Une dernière explication possible de la mention d'îles fantômes serait la propension de certains monarques à "adapter" les cartes marines de manière à étendre leur territoire, à l'époque des grandes découvertes et à l'aube de l'histoire de la cartographie. Dès le traité de Tordesillas en 1494, les cartes sont d’ailleurs considérées comme des secrets d’Etat dans les Royaumes du Portugal et d’Espagne. Toute nouvelle découverte fait l’objet d'une discrétion toute particulière lorsqu’il s’agit de la coucher sur le papier. Papier, d’ailleurs conservé dans d’incroyables coffres d’acier aux mécanismes de fermeture dignes d’un travail d’horloger par leur complexité et dont les serruriers de la péninsule ibérique gardaient soigneusement le secret.

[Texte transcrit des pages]
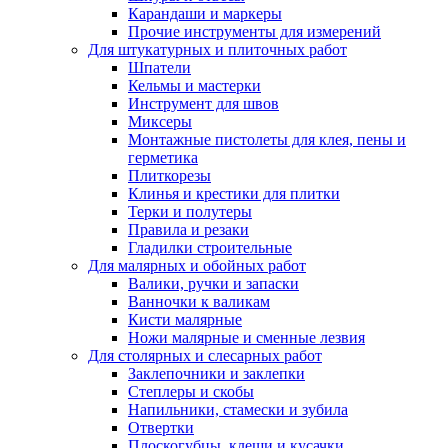
Карандаши и маркеры
Прочие инструменты для измерений
Для штукатурных и плиточных работ
Шпатели
Кельмы и мастерки
Инструмент для швов
Миксеры
Монтажные пистолеты для клея, пены и
герметика
Плиткорезы
Клинья и крестики для плитки
Терки и полутеры
Правила и резаки
Гладилки строительные
Для малярных и обойных работ
Валики, ручки и запаски
Ванночки к валикам
Кисти малярные
Ножи малярные и сменные лезвия
Для столярных и слесарных работ
Заклепочники и заклепки
Степлеры и скобы
Напильники, стамески и зубила
Отвертки
Плоскогубцы, клещи и кусачки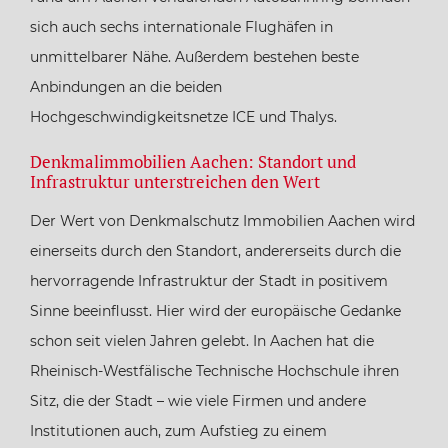
sich auch sechs internationale Flughäfen in
unmittelbarer Nähe. Außerdem bestehen beste
Anbindungen an die beiden
Hochgeschwindigkeitsnetze ICE und Thalys.
Denkmalimmobilien Aachen: Standort und
Infrastruktur unterstreichen den Wert
Der Wert von Denkmalschutz Immobilien Aachen wird
einerseits durch den Standort, andererseits durch die
hervorragende Infrastruktur der Stadt in positivem
Sinne beeinflusst. Hier wird der europäische Gedanke
schon seit vielen Jahren gelebt. In Aachen hat die
Rheinisch-Westfälische Technische Hochschule ihren
Sitz, die der Stadt – wie viele Firmen und andere
Institutionen auch, zum Aufstieg zu einem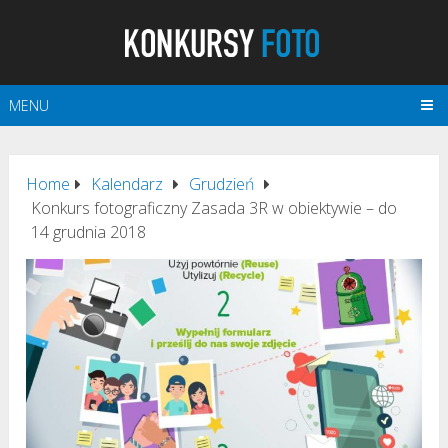
MENU
Home
Kalendarz
Grudzień
Konkurs fotograficzny Zasada 3R w obiektywie – do
14 grudnia 2018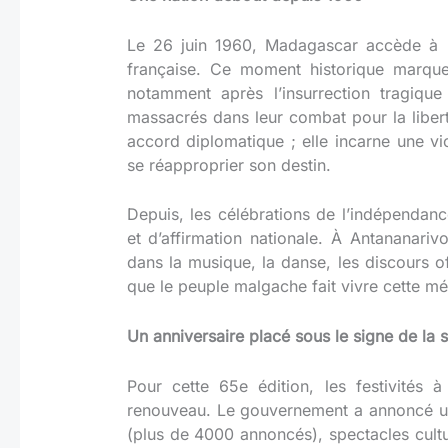
Le 26 juin 1960, Madagascar accède à l
française. Ce moment historique marque 
notamment après l’insurrection tragiqu
massacrés dans leur combat pour la libert
accord diplomatique ; elle incarne une vi
se réapproprier son destin.
Depuis, les célébrations de l’indépenda
et d’affirmation nationale. À Antananariv
dans la musique, la danse, les discours 
que le peuple malgache fait vivre cette m
Un anniversaire placé sous le signe de la s
Pour cette 65e édition, les festivités
renouveau. Le gouvernement a annoncé une
(plus de 4000 annoncés), spectacles culture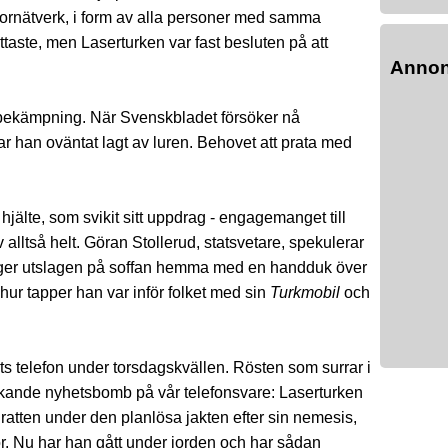
rornätverk, i form av alla personer med samma
aste, men Laserturken var fast besluten på att
Anno
sbekämpning. När Svenskbladet försöker nå
r han oväntat lagt av luren. Behovet att prata med
jälte, som svikit sitt uppdrag - engagemanget till
v alltså helt. Göran Stollerud, statsvetare, spekulerar
 ligger utslagen på soffan hemma med en handduk över
hur tapper han var inför folket med sin
Turkmobil
och
 telefon under torsdagskvällen. Rösten som surrar i
ckande nyhetsbomb på vår telefonsvare: Laserturken
atten under den planlösa jakten efter sin nemesis,
or. Nu har han gått under jorden och har sådan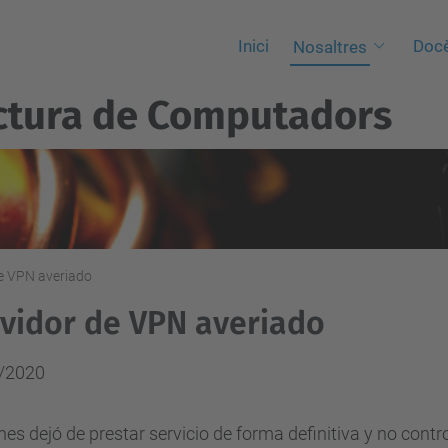
Inici
Docè
Nosaltres
ctura de Computadors
de VPN averiado
vidor de VPN averiado
/2020
rnes dejó de prestar servicio de forma definitiva y no contr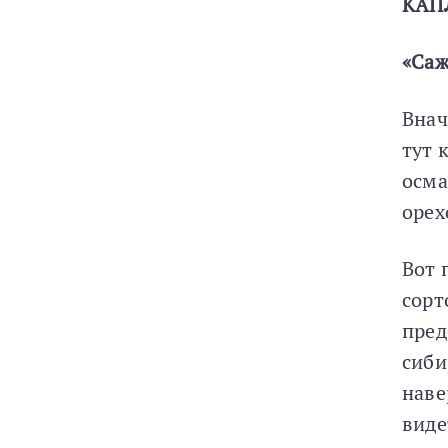
КАП
«Саж
Внач
тут 
осма
орех
Вот 
сорт
пред
сиби
наве
виде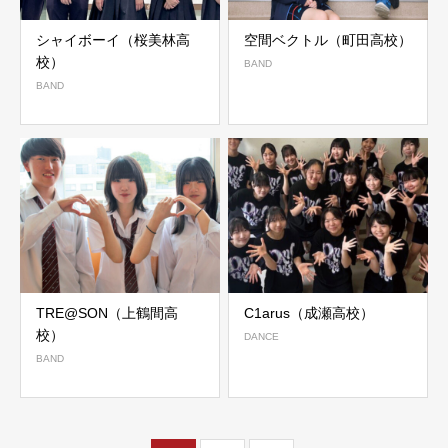
シャイボーイ（桜美林高
空間ベクトル（町田高校）
校）
BAND
BAND
TRE@SON（上鶴間高
C1arus（成瀬高校）
校）
DANCE
BAND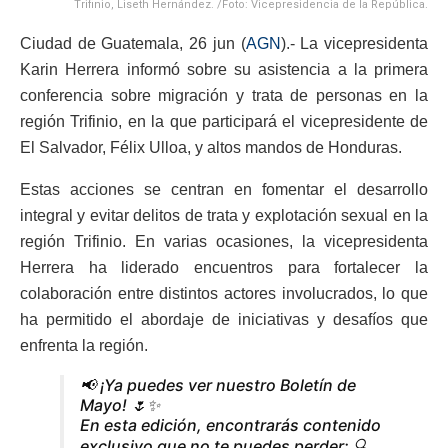
Trifinio, Liseth Hernández. /Foto: Vicepresidencia de la República.
Ciudad de Guatemala, 26 jun (
AGN
).- La vicepresidenta
Karin Herrera informó sobre su asistencia a la primera
conferencia sobre migración y trata de personas en la
región Trifinio, en la que participará el vicepresidente de
El Salvador, Félix Ulloa, y altos mandos de Honduras.
Estas acciones se centran en fomentar el desarrollo
integral y evitar delitos de trata y explotación sexual en la
región Trifinio. En varias ocasiones, la vicepresidenta
Herrera ha liderado encuentros para fortalecer la
colaboración entre distintos actores involucrados, lo que
ha permitido el abordaje de iniciativas y desafíos que
enfrenta la región.
📢 ¡Ya puedes ver nuestro Boletín de
Mayo! 🌷✨
En esta edición, encontrarás contenido
exclusivo que no te puedes perder: 🔍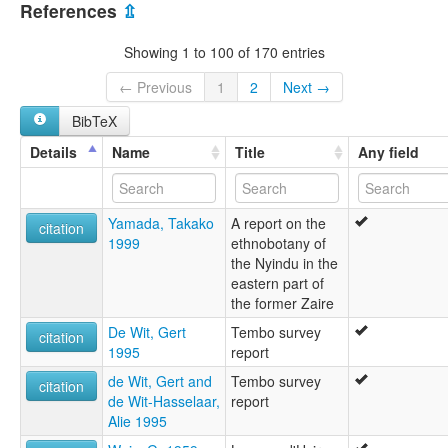
References
⇫
Showing 1 to 100 of 170 entries
← Previous
1
2
Next →
BibTeX
Details
Name
Title
Any field
Yamada, Takako
A report on the
citation
1999
ethnobotany of
the Nyindu in the
eastern part of
the former Zaire
De Wit, Gert
Tembo survey
citation
1995
report
de Wit, Gert and
Tembo survey
citation
de Wit-Hasselaar,
report
Alie 1995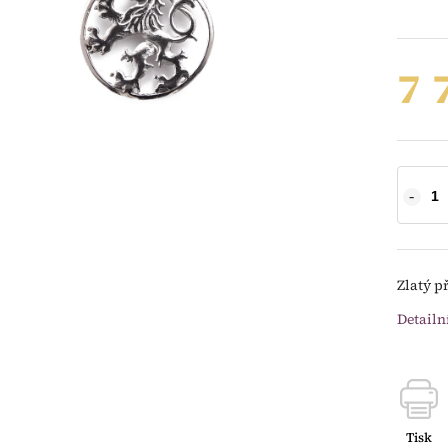
7 
Zlatý p
Detailn
Tisk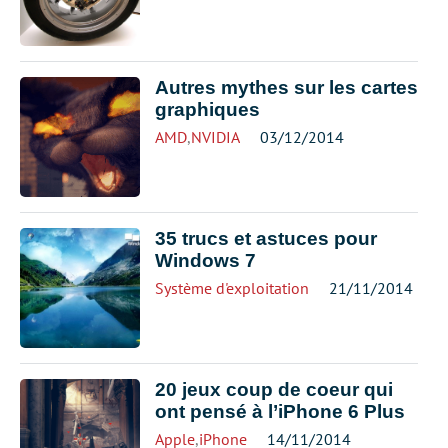
Autres mythes sur les cartes
graphiques
AMD
,
NVIDIA
03/12/2014
35 trucs et astuces pour
Windows 7
Système d'exploitation
21/11/2014
20 jeux coup de coeur qui
ont pensé à l’iPhone 6 Plus
Apple
,
iPhone
14/11/2014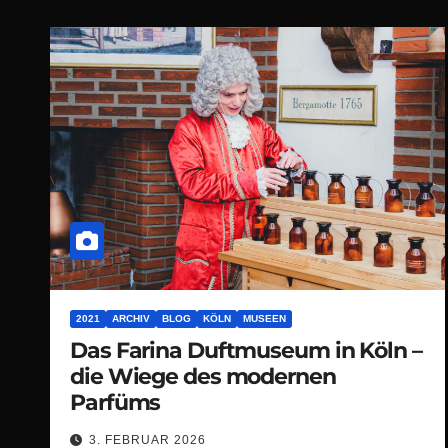
2021
ARCHIV
BLOG
KÖLN
MUSEEN
Das Farina Duftmuseum in Köln –
die Wiege des modernen
Parfüms
3. FEBRUAR 2026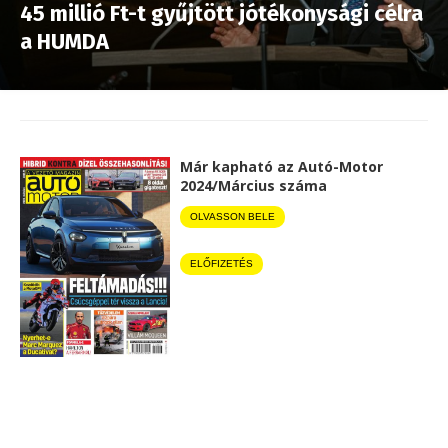
45 millió Ft-t gyűjtött jótékonysági célra
a HUMDA
Már kapható az Autó-Motor
2024/Március száma
OLVASSON BELE
ELŐFIZETÉS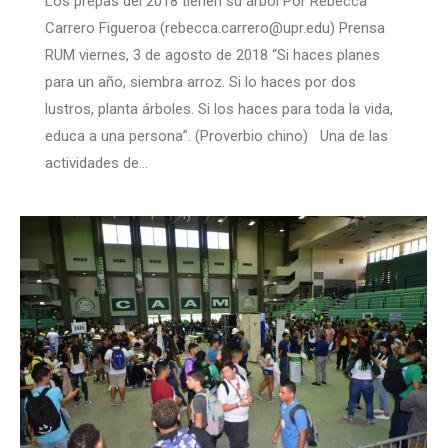
Los prepas del 2018 tienen su árbol Por Rebecca
Carrero Figueroa (rebecca.carrero@upr.edu) Prensa
RUM viernes, 3 de agosto de 2018 “Si haces planes
para un año, siembra arroz. Si lo haces por dos
lustros, planta árboles. Si los haces para toda la vida,
educa a una persona”. (Proverbio chino) Una de las
actividades de…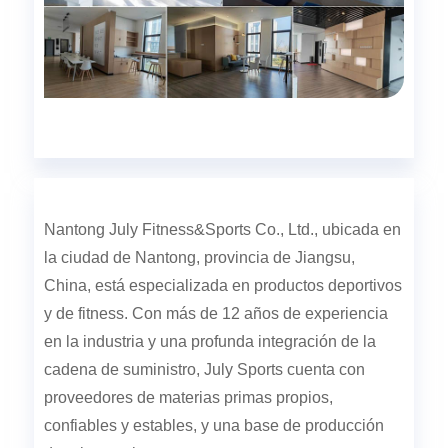
Nantong July Fitness&Sports Co., Ltd., ubicada en
la ciudad de Nantong, provincia de Jiangsu,
China, está especializada en productos deportivos
y de fitness. Con más de 12 años de experiencia
en la industria y una profunda integración de la
cadena de suministro, July Sports cuenta con
proveedores de materias primas propios,
confiables y estables, y una base de producción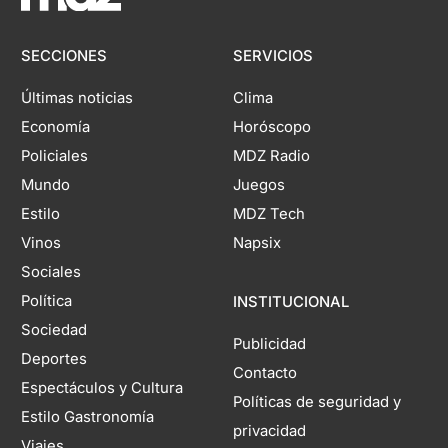
SECCIONES
SERVICIOS
Últimas noticias
Clima
Economía
Horóscopo
Policiales
MDZ Radio
Mundo
Juegos
Estilo
MDZ Tech
Vinos
Napsix
Sociales
Política
INSTITUCIONAL
Sociedad
Publicidad
Deportes
Contacto
Espectáculos y Cultura
Políticas de seguridad y
Estilo Gastronomía
privacidad
Viajes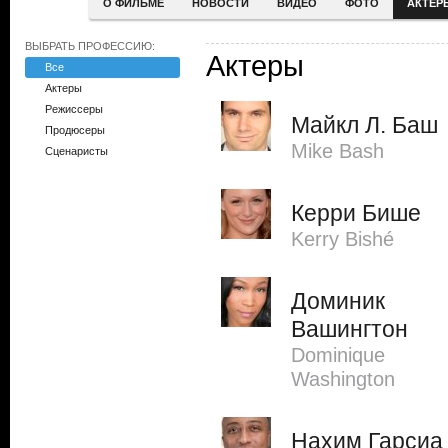
О ФИЛЬМЕ
НОВОСТИ
ВИДЕО
ФОТО
АКТЕР
ВЫБРАТЬ ПРОФЕССИЮ:
Актеры
Все
Актеры
Режиссеры
Майкл Л. Баш
Продюсеры
Mike Bash
Сценаристы
Керри Бише
Kerry Bishé
Доминик
Вашингтон
Dominique
Washington
Нахим Гарсиа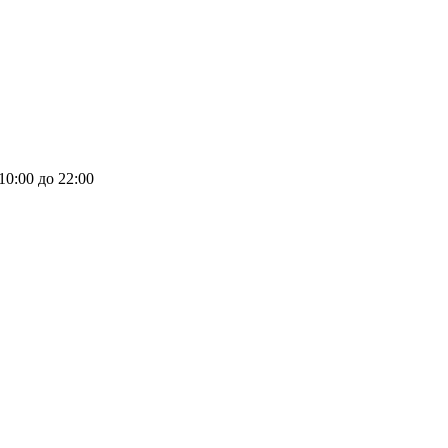
 10:00 до 22:00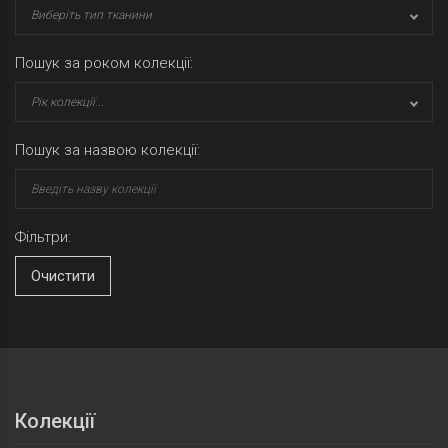
Виберіть тип тканини
Пошук за роком колекції:
Рік колекції...
Пошук за назвою колекції:
Фільтри:
Очистити
Колекції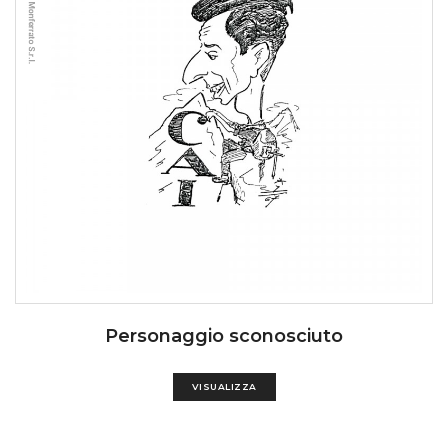
Personaggio sconosciuto
VISUALIZZA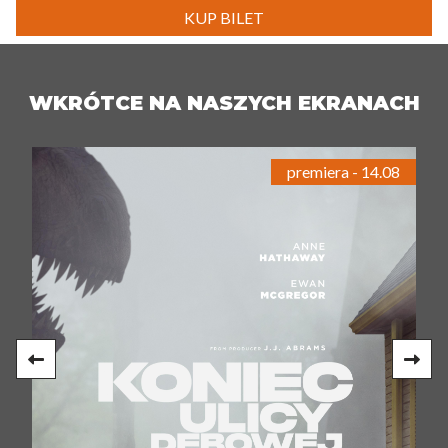
KUP BILET
WKRÓTCE NA NASZYCH EKRANACH
premiera - 14.08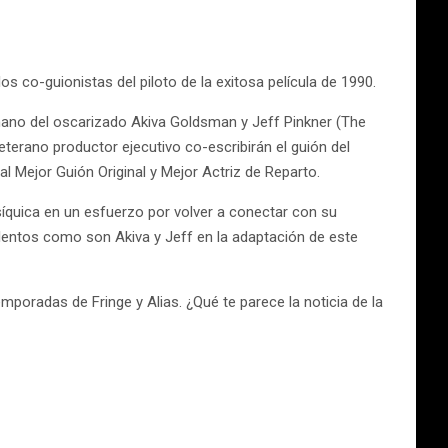
s co-guionistas del piloto de la exitosa película de 1990.
 mano del oscarizado Akiva Goldsman y Jeff Pinkner (The
terano productor ejecutivo co-escribirán el guión del
l Mejor Guión Original y Mejor Actriz de Reparto.
síquica en un esfuerzo por volver a conectar con su
entos como son Akiva y Jeff en la adaptación de este
mporadas de Fringe y Alias. ¿Qué te parece la noticia de la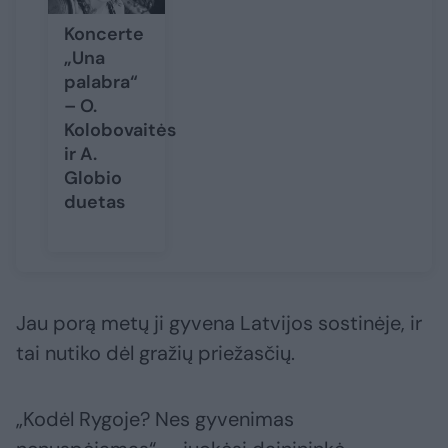
Koncerte
„Una
palabra“
– O.
Kolobovaitės
ir A.
Globio
duetas
Jau porą metų ji gyvena Latvijos sostinėje, ir
tai nutiko dėl gražių priežasčių.
„Kodėl Rygoje? Nes gyvenimas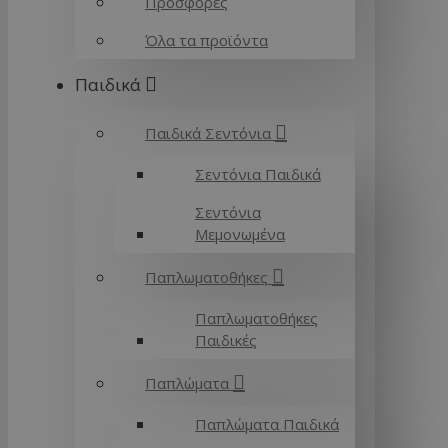
Προσφορές
Όλα τα προϊόντα
Παιδικά
Παιδικά Σεντόνια
Σεντόνια Παιδικά
Σεντόνια
Μεμονωμένα
Παπλωματοθήκες
Παπλωματοθήκες
Παιδικές
Παπλώματα
Παπλώματα Παιδικά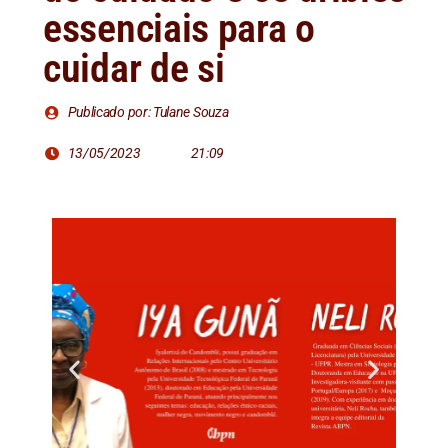
essenciais para o
cuidar de si
Publicado por: Tulane Souza
13/05/2023
21:09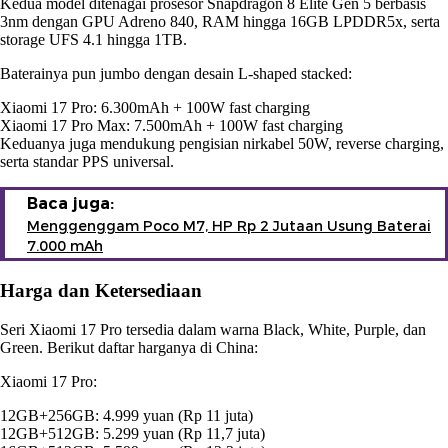
Kedua model ditenagai prosesor Snapdragon 8 Elite Gen 5 berbasis
3nm dengan GPU Adreno 840, RAM hingga 16GB LPDDR5x, serta
storage UFS 4.1 hingga 1TB.
Baterainya pun jumbo dengan desain L-shaped stacked:
Xiaomi 17 Pro: 6.300mAh + 100W fast charging
Xiaomi 17 Pro Max: 7.500mAh + 100W fast charging
Keduanya juga mendukung pengisian nirkabel 50W, reverse charging,
serta standar PPS universal.
Baca juga:
Menggenggam Poco M7, HP Rp 2 Jutaan Usung Baterai
7.000 mAh
Harga dan Ketersediaan
Seri Xiaomi 17 Pro tersedia dalam warna Black, White, Purple, dan
Green. Berikut daftar harganya di China:
Xiaomi 17 Pro:
12GB+256GB: 4.999 yuan (Rp 11 juta)
12GB+512GB: 5.299 yuan (Rp 11,7 juta)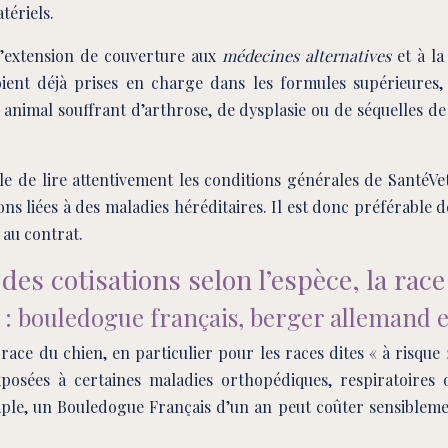
tériels.
l’extension de couverture aux
médecines alternatives
et à la
oient déjà prises en charge dans les formules supérieures
nimal souffrant d’arthrose, de dysplasie ou de séquelles de 
able de lire attentivement les conditions générales de SantéV
ns liées à des maladies héréditaires. Il est donc préférable 
 au contrat.
des cotisations selon l’espèce, la race 
e : bouledogue français, berger allemand 
a race du chien, en particulier pour les races dites « à ris
xposées à certaines maladies orthopédiques, respiratoires
mple, un Bouledogue Français d’un an peut coûter sensibleme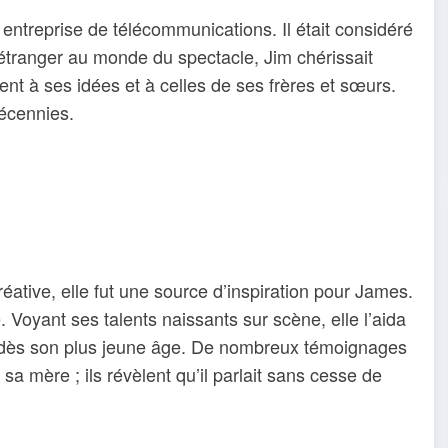
entreprise de télécommunications. Il était considéré
tranger au monde du spectacle, Jim chérissait
ent à ses idées et à celles de ses frères et sœurs.
écennies.
ative, elle fut une source d’inspiration pour James.
e. Voyant ses talents naissants sur scène, elle l’aida
ui dès son plus jeune âge. De nombreux témoignages
a mère ; ils révèlent qu’il parlait sans cesse de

- Consigne: Relevez tous les noms géographiques (villes, pays, régions) qui apparaissent dans l'extrait sur les îles fantômes.

- Corrigé: Tordesillas, Portugal, Espagne, péninsule ibérique